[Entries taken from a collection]
---*---
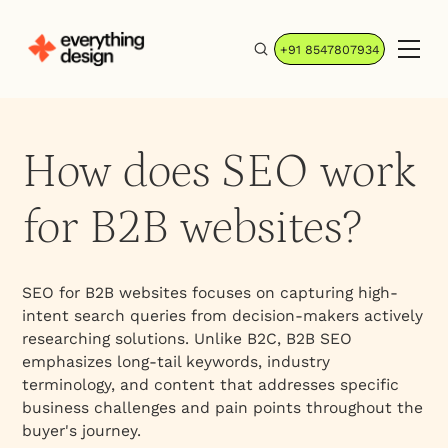
+91 8547807934
How does SEO work
for B2B websites?
SEO for B2B websites focuses on capturing high-
intent search queries from decision-makers actively
researching solutions. Unlike B2C, B2B SEO
emphasizes long-tail keywords, industry
terminology, and content that addresses specific
business challenges and pain points throughout the
buyer's journey.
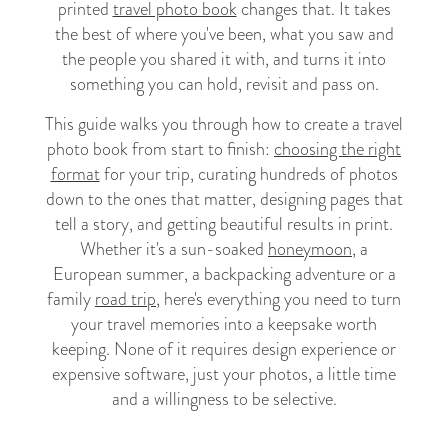
printed
travel photo book
changes that. It takes
the best of where you've been, what you saw and
the people you shared it with, and turns it into
something you can hold, revisit and pass on.
This guide walks you through how to create a travel
photo book from start to finish:
choosing the right
format
for your trip, curating hundreds of photos
down to the ones that matter, designing pages that
tell a story, and getting beautiful results in print.
Whether it's a sun-soaked
honeymoon
, a
European summer, a backpacking adventure or a
family
road trip
, here's everything you need to turn
your travel memories into a keepsake worth
keeping. None of it requires design experience or
expensive software, just your photos, a little time
and a willingness to be selective.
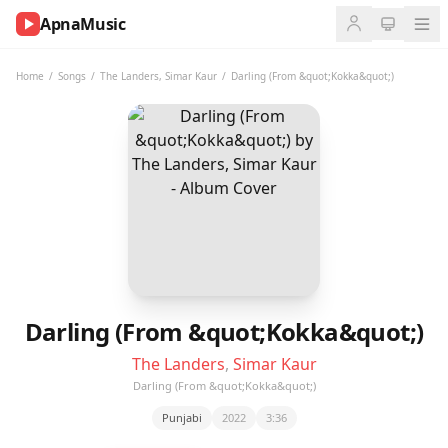
ApnaMusic
NOW
PLAYING
Home
/
Songs
/
The Landers
,
Simar Kaur
/
Darling (From &quot;Kokka&quot;)
0:00
0:00
UP
NEXT
Darling (From &quot;Kokka&quot;)
The Landers
,
Simar Kaur
Darling (From &quot;Kokka&quot;)
Punjabi
2022
3:36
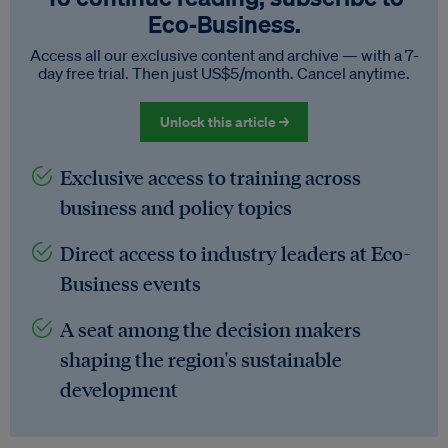
Eco‑Business.
Access all our exclusive content and archive — with a 7-
day free trial. Then just US$5/month. Cancel anytime.
Unlock this article →
Exclusive access to training across
business and policy topics
Direct access to industry leaders at Eco-
Business events
A seat among the decision makers
shaping the region's sustainable
development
---*---
> Task to complete: Show each line in the entries that holds the string "into".

> Problem solution:
the people you shared it with, and turns it into
your travel memories into a keepsake worth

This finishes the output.